就這樣李學祁請假在家好幾天,李秋白卻還是去學校上課的,因為班主任打電話到學校來了解那晚上發生的事情後,告訴李秋白那三個人被學校停學了,那他自然可以安心去上課了。
帶著黑色髮帶,彷彿又回到了往日的平靜生活,身邊是一個鬼也看不到,李學祁又答應只要李秋白考上大學,便給他買一輛車,這下學習的動力也有了,便朝著警校為目標努力讀書。

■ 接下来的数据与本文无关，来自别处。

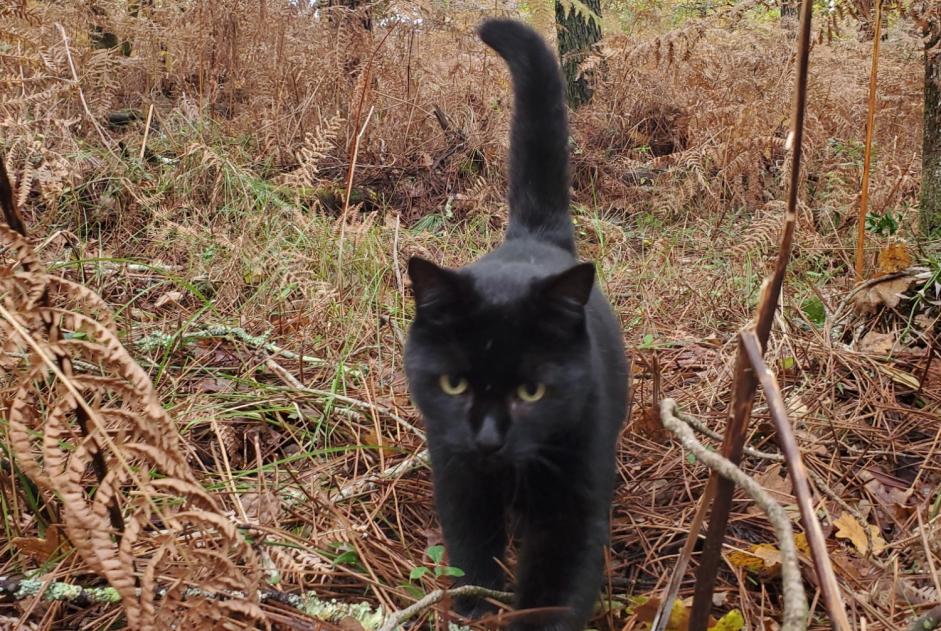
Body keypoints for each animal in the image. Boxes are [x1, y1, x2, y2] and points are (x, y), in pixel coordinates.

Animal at [402, 17, 628, 628]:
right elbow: (471, 554)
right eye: (454, 383)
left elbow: (556, 585)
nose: (487, 439)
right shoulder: (457, 477)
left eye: (532, 391)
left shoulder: (574, 502)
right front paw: (476, 607)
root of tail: (533, 236)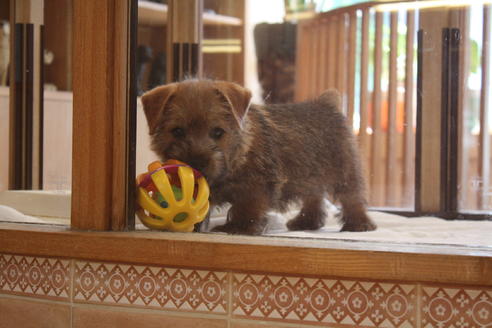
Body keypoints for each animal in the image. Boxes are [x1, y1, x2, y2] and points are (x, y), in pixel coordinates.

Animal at [142, 79, 376, 234]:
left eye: (217, 132)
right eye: (177, 131)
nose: (196, 164)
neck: (239, 154)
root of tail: (326, 104)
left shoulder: (256, 184)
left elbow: (247, 205)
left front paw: (238, 227)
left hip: (345, 169)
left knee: (352, 196)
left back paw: (359, 224)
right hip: (310, 175)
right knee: (314, 196)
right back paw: (306, 222)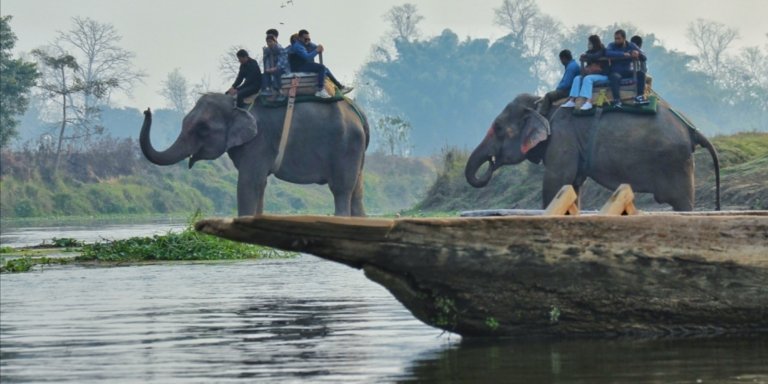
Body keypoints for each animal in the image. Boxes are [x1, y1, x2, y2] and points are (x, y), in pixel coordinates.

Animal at [140, 93, 368, 216]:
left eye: (203, 129)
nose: (147, 110)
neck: (237, 103)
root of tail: (360, 115)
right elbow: (260, 184)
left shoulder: (259, 141)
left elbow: (248, 183)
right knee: (356, 192)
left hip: (346, 146)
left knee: (341, 189)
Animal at [464, 94, 724, 212]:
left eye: (498, 128)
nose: (491, 164)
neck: (541, 106)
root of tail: (692, 130)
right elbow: (572, 186)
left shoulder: (563, 139)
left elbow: (555, 183)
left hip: (675, 163)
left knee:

但是李學祁打聽到,這次打群架被拘留似乎要在檔案上留下,以後報考會受影響。
李秋白聽說也無可奈何了,而且在車禍現場看到了兩起犯罪事件,思考來,他也並不覺得當了警察就可以阻止所有的犯罪,他是覺得小車裡家暴老婆的男人死了也沒什麼可惜,也希望那個被綁架的女子可以報仇。
李學祁見他似乎也並沒有多麼的覺得可惜,只是淡淡地說:“那我還是考美術學院吧,就我現在的成績,說不定可以上重點學校呢!”
於是事情又回到了老樣子,李秋白每天上課後就不用上晚自習了,每天去繪畫工作室裡學習,日子竟然也過得很快。
秋葉染上了霜,路邊的小狗踩在冰上,天上飛起櫻花,夏蟲又鳴叫起來。在帶著髮帶的一年裡,李秋白過得那麼的樸素,好像走上了去年自己應該走上的路去。
收到市內重點美術學院的錄取通知書後,李學祁拿手抹著眼淚是看了一遍又一遍,甚至坐到了奶奶的舊椅子上,好像想要將這件事也告訴已經投胎轉世的奶奶。
李秋白心想,自己乾脆就這麼下去,到了死後再來好好當死神,把任務完成了自己不就又可以去投胎了嗎?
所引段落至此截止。